> **Quoted text**
++++

Generalized Einstein’s Equations from Wald Entropy

Abstract

We derive the gravitational equations of motion of general theories of gravity from thermodynamics applied to a local Rindler horizon through any point in spacetime. Specifically, for a given theory of gravity, we substitute the corresponding Wald entropy into the Clausius relation. Our approach works for all diffeomorphism-invariant theories of gravity in which the Lagrangian is a polynomial in the Riemann tensor.

1. Introduction

It has long been an attractive idea that gravity is not fundamental but, rather, emerges out of some more fundamental constituents. This concept dates back to Wheeler’s ideas on pre-geometry and to Sakharov’s proposal on induced gravity. A more modern version of this is the gauge/gravity duality of string theory in which gravity is described by a gauge theory that lives in one dimension less; since the gauge theory does not itself contain the spacetime metric as a fundamental dynamical field, from this point of view, gravity is emergent.

A great advance in the emergent gravity paradigm was made by Jacobson [1]. Jacobson considered the puzzling fact that the laws of black hole mechanics, derived in classical general relativity, seem mysteriously to anticipate the laws of black hole thermodynamics, derived in semi-classical gravity. Rather than trying to explain how classical laws could “know about” quantum-mechanical ones, Jacobson reversed the logic, regarding the thermodynamics to be a premise rather than a consequence. Quite remarkably, by assigning the thermodynamic properties of black hole horizons to local light-cones in spacetime (not necessarily near a black hole), the Einstein equation re-appears as an equation of state. This seems to suggest that gravity arises in some thermodynamic approximation through the coarse-graining of some underlying microscopics.

The question arises whether this alluring result is somehow an artifact of Einstein gravity, or whether the connection between thermodynamics and gravity goes deeper, persisting also in general, higher-curvature theories of gravity. But extending the original derivation to higher-curvature theories is nontrivial, in part because that derivation makes use of the Raychaudhuri equation, whose usefulness is obscured in higher-curvature theories: the Raychaudhuri equation relates the derivative of the expansion of the horizon to the Ricci tensor, but a simple relation between the Ricci tensor and the stress tensor holds only for Einstein gravity. Moreover, in generic theories of gravity, the entropy is not simply proportional to the area.

++++

> **Entries**

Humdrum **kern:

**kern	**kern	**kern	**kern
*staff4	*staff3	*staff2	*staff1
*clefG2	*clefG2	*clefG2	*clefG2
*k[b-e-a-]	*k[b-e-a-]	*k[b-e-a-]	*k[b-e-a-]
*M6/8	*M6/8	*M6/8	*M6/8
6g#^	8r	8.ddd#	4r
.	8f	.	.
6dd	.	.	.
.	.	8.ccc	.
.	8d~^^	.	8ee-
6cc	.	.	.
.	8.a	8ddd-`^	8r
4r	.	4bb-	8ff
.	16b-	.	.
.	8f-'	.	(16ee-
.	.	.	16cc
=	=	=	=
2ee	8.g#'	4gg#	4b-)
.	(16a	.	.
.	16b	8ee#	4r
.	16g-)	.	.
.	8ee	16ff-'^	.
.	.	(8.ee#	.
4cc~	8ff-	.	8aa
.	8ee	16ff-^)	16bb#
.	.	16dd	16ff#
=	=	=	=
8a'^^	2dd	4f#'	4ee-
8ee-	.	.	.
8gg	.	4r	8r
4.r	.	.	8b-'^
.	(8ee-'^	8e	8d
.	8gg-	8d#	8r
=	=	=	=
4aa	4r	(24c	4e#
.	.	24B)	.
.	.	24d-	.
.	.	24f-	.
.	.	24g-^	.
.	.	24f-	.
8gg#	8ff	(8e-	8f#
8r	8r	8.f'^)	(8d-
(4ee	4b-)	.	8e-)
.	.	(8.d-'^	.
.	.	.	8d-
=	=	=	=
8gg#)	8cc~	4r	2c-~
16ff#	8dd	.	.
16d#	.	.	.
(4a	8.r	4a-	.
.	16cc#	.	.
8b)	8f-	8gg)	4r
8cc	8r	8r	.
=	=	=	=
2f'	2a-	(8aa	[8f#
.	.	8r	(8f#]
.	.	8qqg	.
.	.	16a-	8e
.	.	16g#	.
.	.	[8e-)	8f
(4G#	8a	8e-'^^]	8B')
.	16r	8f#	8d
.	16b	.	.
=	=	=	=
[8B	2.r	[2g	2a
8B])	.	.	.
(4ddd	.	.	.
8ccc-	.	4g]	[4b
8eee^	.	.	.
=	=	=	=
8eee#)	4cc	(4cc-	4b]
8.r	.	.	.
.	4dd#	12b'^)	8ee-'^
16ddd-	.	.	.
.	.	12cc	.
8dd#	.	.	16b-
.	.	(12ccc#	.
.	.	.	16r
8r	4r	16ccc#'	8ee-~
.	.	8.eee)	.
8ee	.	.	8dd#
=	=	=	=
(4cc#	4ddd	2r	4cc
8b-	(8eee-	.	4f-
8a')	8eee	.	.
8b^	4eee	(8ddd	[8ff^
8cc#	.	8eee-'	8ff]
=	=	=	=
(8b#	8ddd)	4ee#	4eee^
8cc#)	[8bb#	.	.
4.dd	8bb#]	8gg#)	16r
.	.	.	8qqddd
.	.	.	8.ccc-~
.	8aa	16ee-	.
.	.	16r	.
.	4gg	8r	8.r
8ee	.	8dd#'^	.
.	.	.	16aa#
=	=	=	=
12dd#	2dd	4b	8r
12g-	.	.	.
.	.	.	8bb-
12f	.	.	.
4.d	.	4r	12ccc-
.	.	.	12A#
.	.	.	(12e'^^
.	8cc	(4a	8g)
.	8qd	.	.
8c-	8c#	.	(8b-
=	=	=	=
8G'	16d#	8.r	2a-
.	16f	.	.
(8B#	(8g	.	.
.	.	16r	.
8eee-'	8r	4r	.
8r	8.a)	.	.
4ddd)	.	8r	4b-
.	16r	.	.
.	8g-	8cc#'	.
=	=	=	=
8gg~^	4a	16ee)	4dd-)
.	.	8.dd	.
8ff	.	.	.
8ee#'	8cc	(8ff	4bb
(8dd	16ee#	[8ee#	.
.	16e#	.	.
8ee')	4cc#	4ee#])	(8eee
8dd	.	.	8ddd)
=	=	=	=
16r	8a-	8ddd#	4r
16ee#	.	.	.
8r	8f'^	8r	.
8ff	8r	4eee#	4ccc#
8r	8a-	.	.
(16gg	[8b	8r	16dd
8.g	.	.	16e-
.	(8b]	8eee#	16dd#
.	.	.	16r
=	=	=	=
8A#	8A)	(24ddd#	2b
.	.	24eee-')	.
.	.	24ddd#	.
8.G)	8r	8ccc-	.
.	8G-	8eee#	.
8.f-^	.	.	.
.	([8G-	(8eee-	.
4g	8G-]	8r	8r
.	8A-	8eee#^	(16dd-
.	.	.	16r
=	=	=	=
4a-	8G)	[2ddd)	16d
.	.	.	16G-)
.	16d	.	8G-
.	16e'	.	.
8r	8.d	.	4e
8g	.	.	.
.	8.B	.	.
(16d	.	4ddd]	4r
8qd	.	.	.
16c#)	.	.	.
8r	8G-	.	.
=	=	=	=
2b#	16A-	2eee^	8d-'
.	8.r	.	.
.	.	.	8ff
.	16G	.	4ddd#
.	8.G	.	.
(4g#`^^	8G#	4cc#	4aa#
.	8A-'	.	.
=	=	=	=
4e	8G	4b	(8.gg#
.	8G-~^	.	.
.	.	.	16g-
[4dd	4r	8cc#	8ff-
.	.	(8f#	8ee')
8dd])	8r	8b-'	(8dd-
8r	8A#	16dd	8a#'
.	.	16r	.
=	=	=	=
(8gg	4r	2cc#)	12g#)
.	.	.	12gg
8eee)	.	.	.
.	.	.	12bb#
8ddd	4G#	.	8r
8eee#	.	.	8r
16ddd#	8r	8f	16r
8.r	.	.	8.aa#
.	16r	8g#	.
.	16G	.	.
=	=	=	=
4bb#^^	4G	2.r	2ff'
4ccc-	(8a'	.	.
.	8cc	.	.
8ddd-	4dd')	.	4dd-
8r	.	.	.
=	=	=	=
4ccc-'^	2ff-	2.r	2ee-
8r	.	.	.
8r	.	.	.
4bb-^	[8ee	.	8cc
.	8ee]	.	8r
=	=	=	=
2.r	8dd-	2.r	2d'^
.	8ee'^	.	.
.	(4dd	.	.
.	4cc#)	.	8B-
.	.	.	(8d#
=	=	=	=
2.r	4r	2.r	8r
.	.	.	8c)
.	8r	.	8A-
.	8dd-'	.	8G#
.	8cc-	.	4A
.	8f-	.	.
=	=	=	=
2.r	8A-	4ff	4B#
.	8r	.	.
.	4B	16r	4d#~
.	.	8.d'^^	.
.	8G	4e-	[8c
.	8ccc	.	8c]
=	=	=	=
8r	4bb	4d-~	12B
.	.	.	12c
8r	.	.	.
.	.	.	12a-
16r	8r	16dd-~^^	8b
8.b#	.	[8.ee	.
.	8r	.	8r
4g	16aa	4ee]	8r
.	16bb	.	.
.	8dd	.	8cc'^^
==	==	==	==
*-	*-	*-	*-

++++

> **Jobs**
1. In the article on Wald entropy, transcribe everything from "1. Introduction" down to "gravity is emergent.".
2. Answer these questions using the article on Wald entropy:
(a) Into which relation is the Wald entropy substituted?
(b) Whose proposal on induced gravity is mentioned?
(c) In Jacobson's approach, what does the Einstein equation re-appear as?

> **Exercise responses**
1.
1. Introduction

It has long been an attractive idea that gravity is not fundamental but, rather, emerges out of some more fundamental constituents. This concept dates back to Wheeler’s ideas on pre-geometry and to Sakharov’s proposal on induced gravity. A more modern version of this is the gauge/gravity duality of string theory in which gravity is described by a gauge theory that lives in one dimension less; since the gauge theory does not itself contain the spacetime metric as a fundamental dynamical field, from this point of view, gravity is emergent.

2.
(a) The Clausius relation.
(b) Sakharov's.
(c) An equation of state.